**DATA**:

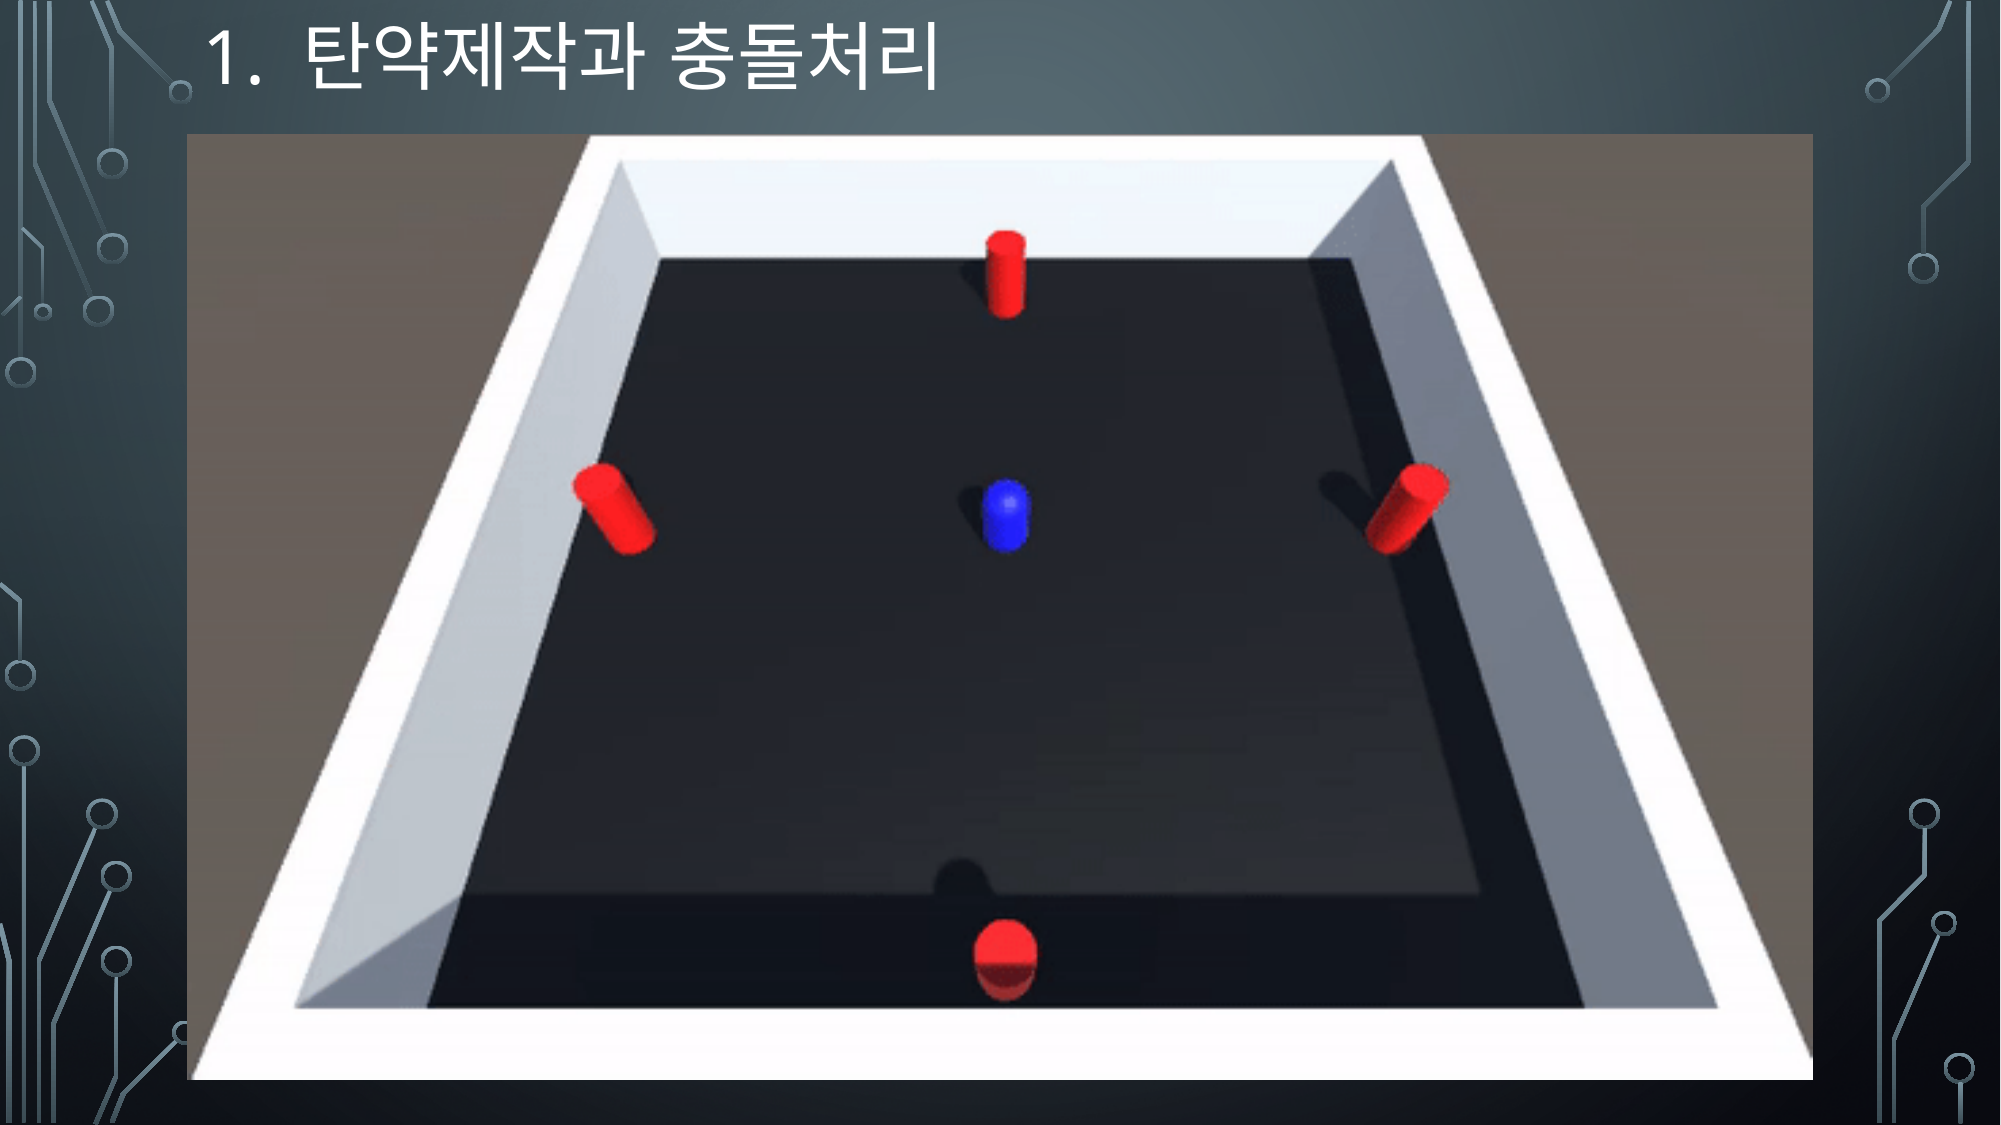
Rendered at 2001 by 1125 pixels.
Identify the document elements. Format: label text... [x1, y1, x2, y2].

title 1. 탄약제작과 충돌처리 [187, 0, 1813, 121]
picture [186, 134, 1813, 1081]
---
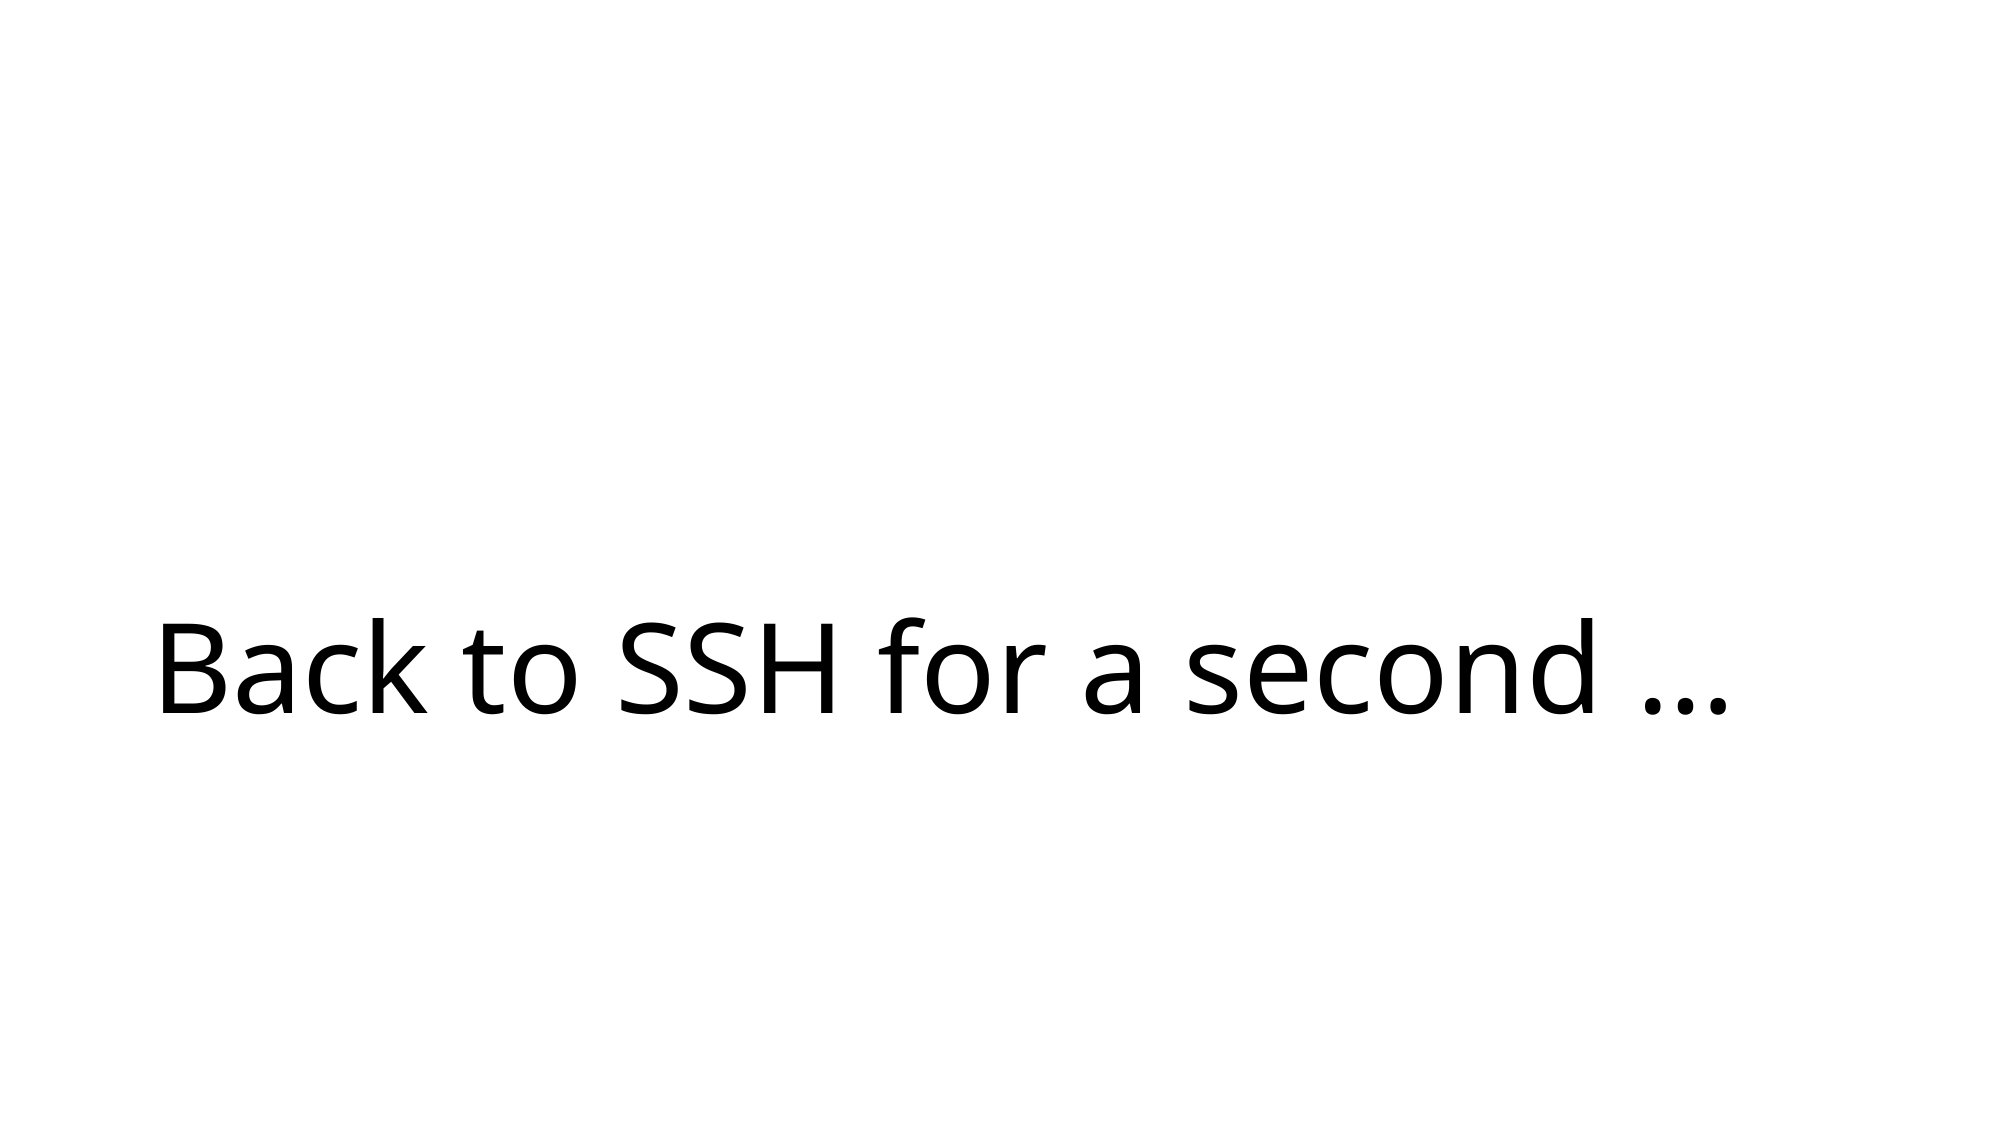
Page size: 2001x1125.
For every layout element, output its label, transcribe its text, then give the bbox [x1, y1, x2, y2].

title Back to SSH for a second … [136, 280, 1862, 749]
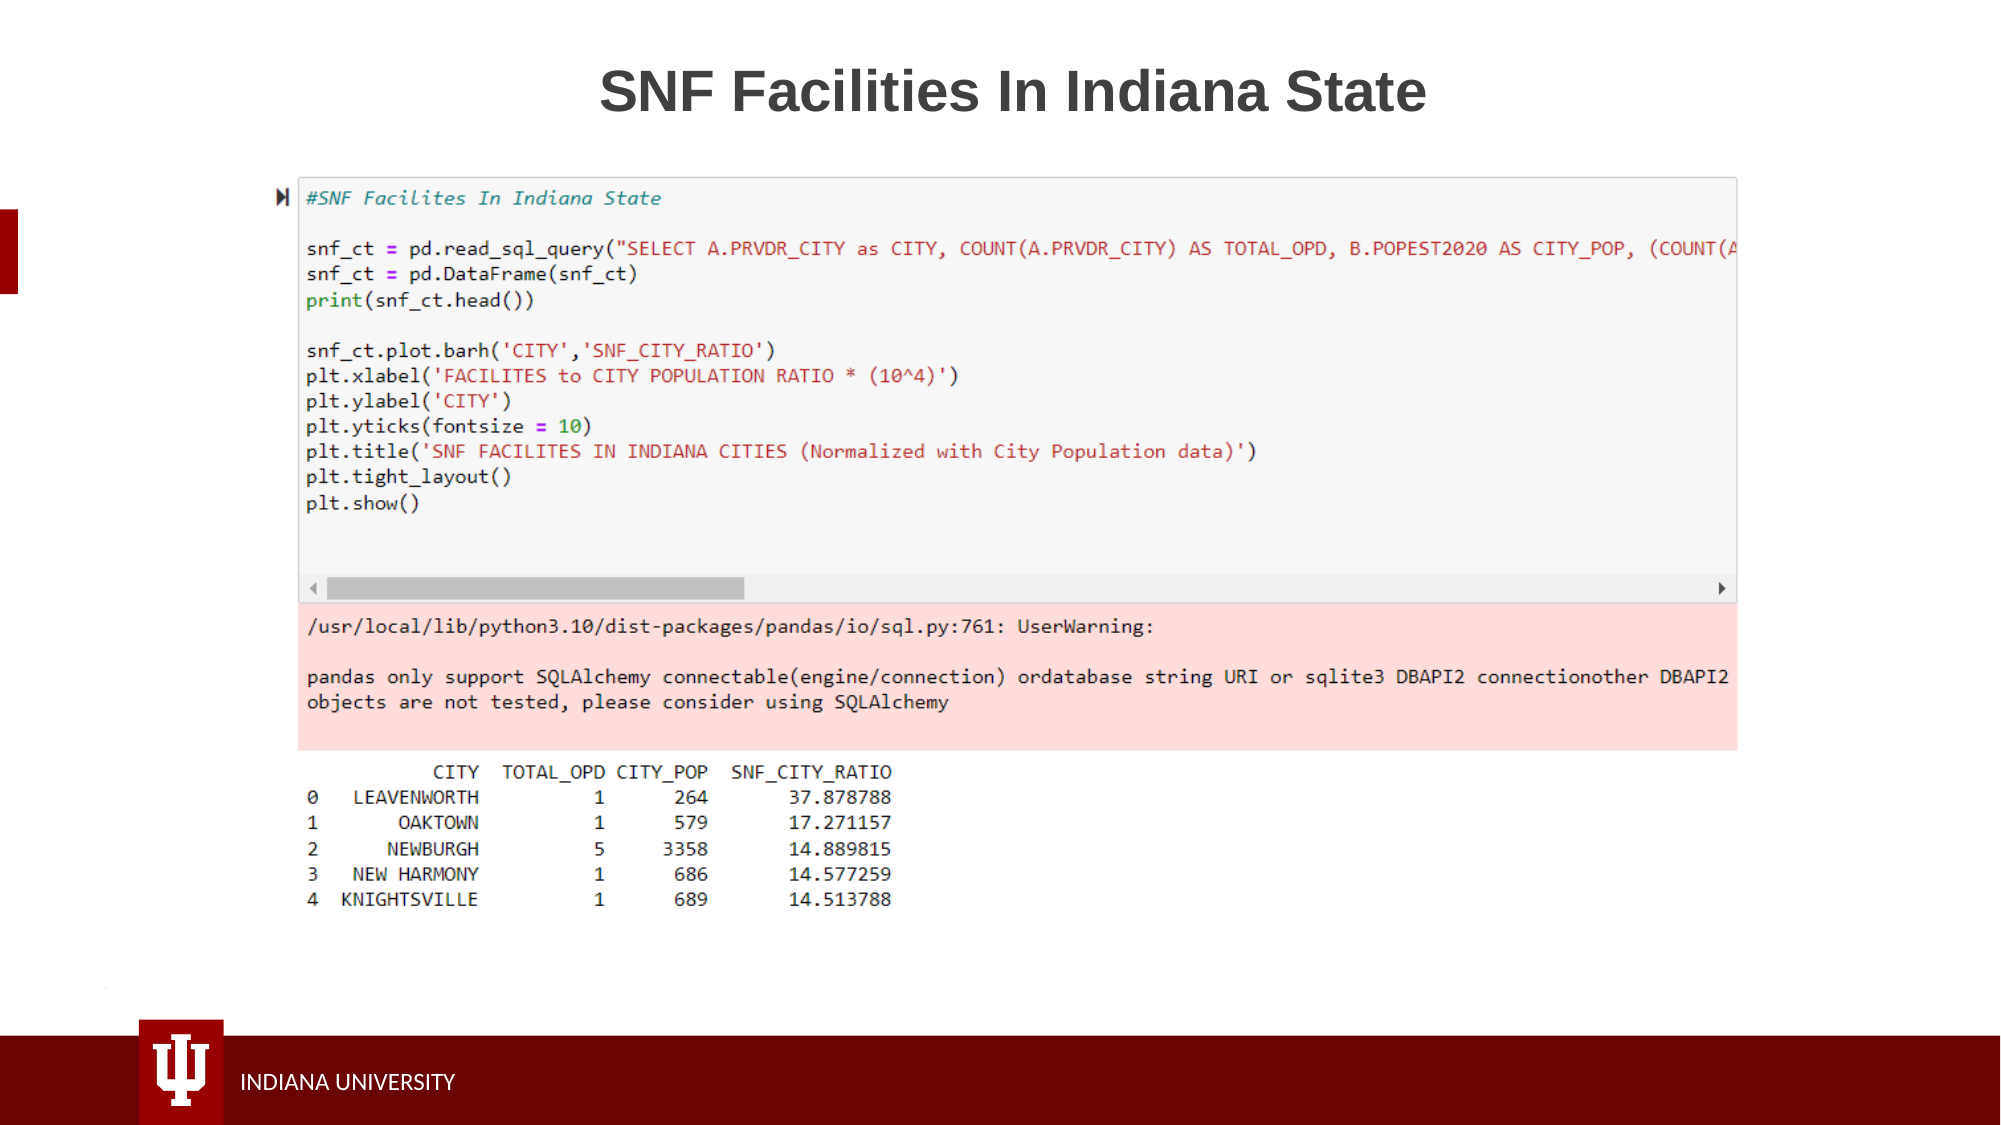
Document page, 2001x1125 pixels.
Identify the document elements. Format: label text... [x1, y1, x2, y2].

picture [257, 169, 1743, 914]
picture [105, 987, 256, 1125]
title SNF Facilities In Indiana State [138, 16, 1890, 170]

**TASK DETAILS**: Where the string "pixels" occurs in a line of the material above, copy the whole line.

**ANSWER FOR THE TASK**:
Rendered at 2001 by 1125 pixels.
Document page, 2001x1125 pixels.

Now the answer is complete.